Written task =
Find the line with "другие данные (при необходимости)." and the line with "полученных исходных данных;" in the entries below; output exactly those two lines, every line between them, and no others.

Recorded data =
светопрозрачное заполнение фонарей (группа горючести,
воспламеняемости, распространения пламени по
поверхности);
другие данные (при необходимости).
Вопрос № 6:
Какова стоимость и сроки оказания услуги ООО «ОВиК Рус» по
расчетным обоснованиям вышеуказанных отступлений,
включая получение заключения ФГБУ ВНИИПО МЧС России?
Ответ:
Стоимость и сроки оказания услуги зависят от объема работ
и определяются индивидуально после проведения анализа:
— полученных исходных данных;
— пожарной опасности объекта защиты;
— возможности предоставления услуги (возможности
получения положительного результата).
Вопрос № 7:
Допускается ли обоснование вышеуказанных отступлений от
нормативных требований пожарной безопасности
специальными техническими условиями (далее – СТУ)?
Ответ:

Response box =
другие данные (при необходимости).
Вопрос № 6:
Какова стоимость и сроки оказания услуги ООО «ОВиК Рус» по
расчетным обоснованиям вышеуказанных отступлений,
включая получение заключения ФГБУ ВНИИПО МЧС России?
Ответ:
Стоимость и сроки оказания услуги зависят от объема работ
и определяются индивидуально после проведения анализа:
— полученных исходных данных;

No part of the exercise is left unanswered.